Его непрошеное присутствие мешало мне свободно говорить с Сиддолом, а услать его я не решался, боясь усилить подозрения, которые могли у него зародиться, когда я выставил его за дверь.
— Я переночую здесь, сэр, — сказал я, приказав им подкатить поближе к огню старомодное дневное ложе, или сэтти. — У меня много работы, и я лягу поздно.
Сиддол, очевидно, понявший мой взгляд, предложил принести мне тюфяк и постельные принадлежности. Я принял его предложение, отпустил своего ментора, зажег две свечи и попросил не беспокоить меня до семи часов утра.
Слуги удалились, оставив меня предаваться наедине безрадостным и бессвязным мыслям, пока измученное тело не потребует отдыха.

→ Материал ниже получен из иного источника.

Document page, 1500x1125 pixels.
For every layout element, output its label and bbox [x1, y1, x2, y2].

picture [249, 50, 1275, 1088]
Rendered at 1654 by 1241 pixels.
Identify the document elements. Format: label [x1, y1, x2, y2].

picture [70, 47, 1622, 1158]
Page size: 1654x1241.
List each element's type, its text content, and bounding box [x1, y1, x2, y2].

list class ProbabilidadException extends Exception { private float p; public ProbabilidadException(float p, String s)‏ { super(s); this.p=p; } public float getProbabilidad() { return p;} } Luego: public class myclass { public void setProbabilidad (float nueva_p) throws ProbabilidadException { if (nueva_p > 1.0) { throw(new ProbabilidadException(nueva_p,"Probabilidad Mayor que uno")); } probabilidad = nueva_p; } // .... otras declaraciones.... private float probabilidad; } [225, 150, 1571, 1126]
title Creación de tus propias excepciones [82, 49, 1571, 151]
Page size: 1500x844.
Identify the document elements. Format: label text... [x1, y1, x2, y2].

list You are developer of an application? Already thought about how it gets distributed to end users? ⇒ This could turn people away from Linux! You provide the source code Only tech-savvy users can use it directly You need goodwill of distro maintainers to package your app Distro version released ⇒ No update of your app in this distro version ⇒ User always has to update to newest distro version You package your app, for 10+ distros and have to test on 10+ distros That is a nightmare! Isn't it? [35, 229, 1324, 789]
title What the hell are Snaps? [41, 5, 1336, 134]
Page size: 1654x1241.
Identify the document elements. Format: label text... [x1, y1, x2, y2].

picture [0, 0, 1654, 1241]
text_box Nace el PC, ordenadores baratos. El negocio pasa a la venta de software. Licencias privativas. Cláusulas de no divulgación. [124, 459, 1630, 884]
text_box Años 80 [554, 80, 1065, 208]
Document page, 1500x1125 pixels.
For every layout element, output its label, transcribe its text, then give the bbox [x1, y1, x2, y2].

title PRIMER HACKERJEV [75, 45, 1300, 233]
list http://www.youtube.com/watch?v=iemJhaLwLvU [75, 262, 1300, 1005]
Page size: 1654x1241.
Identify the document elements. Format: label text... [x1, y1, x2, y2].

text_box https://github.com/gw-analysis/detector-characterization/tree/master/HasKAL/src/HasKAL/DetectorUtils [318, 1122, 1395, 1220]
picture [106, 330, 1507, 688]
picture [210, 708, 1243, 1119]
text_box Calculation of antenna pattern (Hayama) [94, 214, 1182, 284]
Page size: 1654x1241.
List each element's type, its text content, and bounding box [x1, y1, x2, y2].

Я старался не думать о тех необычайных обстоятельствах, в какие поставила меня судьба. Чувства, которые я храбро побеждал, покуда вызывавший их предмет был от меня удален, разбушевались теперь, как только я очутился в непосредственной близости к той, с кем должен был так скоро разлучиться навек. Какую бы ни брал я книгу, имя Дианы написано было на каждой странице; и образ ее упорно вставал предо мною, чем бы ни пытался я занять свои думы. Он был подобен услужливой рабыне Соломона в поэме Прайора.
Я попеременно давал волю этим мыслям и боролся с ними, то поддаваясь нежной сердечной печали, едва ли мне свойственной, то вооружаясь уязвленной гордостью человека, возомнившего себя незаслуженно отвергнутым.
Я шагал взад и вперед по библиотеке, пока не довел себя до лихорадочного возбуждения. Потом я бросился на кушетку и попытался уснуть; но напрасно прилагал я все усилия, чтоб успокоиться, напрасно лежал, не шевеля ни пальцем, ни единым мускулом, неподвижно, как труп, напрасно пробовал прогнать тревожные мысли, занимая ум повторением стихов или арифметическими выкладками. Кровь, при моем лихорадочном возбуждении, билась пульсом, похожим на глухой и мерный стук далекой сукновальни, и разливалась по жилам потоками жидкого огня.
Наконец я поднялся, растворил окно и стоял некоторое время при ясном свете месяца; это отчасти меня освежило, а светлый и мирный вид за окном несколько рассеял мои думы, не желавшие подчиниться воле. Я снова лег на кушетку, и хоть на сердце у меня — видит небо! — было нисколько не легче, но оно стало более твердым, более готовым к испытаниям. Вскоре подкралась ко мне дремота, однако, хотя чувства спали, душа моя бодрствовала, мучимая мыслями о моем положении, и сны мне снились о душевных терзаниях и об ужасах внешнего мира.
Помню, в томительной тоске я представлял себе, что мы с Дианой во власти жены Мак-Грегора и нас низвергнут сейчас с утеса в озеро; сигналом послужит выстрел из пушки, которую должен запалить сэр Фредерик Вернон, управляющий церемонией в одежде кардинала. Необычайно жизненно было впечатление, полученное мною от этой воображаемой сцены. Я и сейчас мог бы изобразить безмолвную и храбрую покорность, запечатленную в чертах Дианы, дикие, искаженные лица палачей, которые окружили нас, кривляясь и дразня, причем гримасы непрестанно менялись и каждая новая казалась мерзостней предыдущей. Я видел горевшее суровым, непреклонным фанатизмом лицо отца Дианы, видел, как его рука поднимает роковой пальник… Раздался сигнальный выстрел; опять, и опять, и опять повторяет его раскатами грома эхо окрестных скал; я просыпаюсь — и от мнимых ужасов возвращаюсь к тревогам действительности.
Звуки во сне были не мнимые — когда я проснулся, они еще наполняли гулом мои уши; но только через две или три минуты я окончательно пришел в себя и ясно понял, что это настойчивый стук в ворота. В сильной тревоге я вскочил с постели, схватил лежавшую под рукою шпагу и кинулся вниз, решив никого не впускать. Но мне волей-неволей пришлось кружить, потому что библиотека выходила не во двор, а в сад.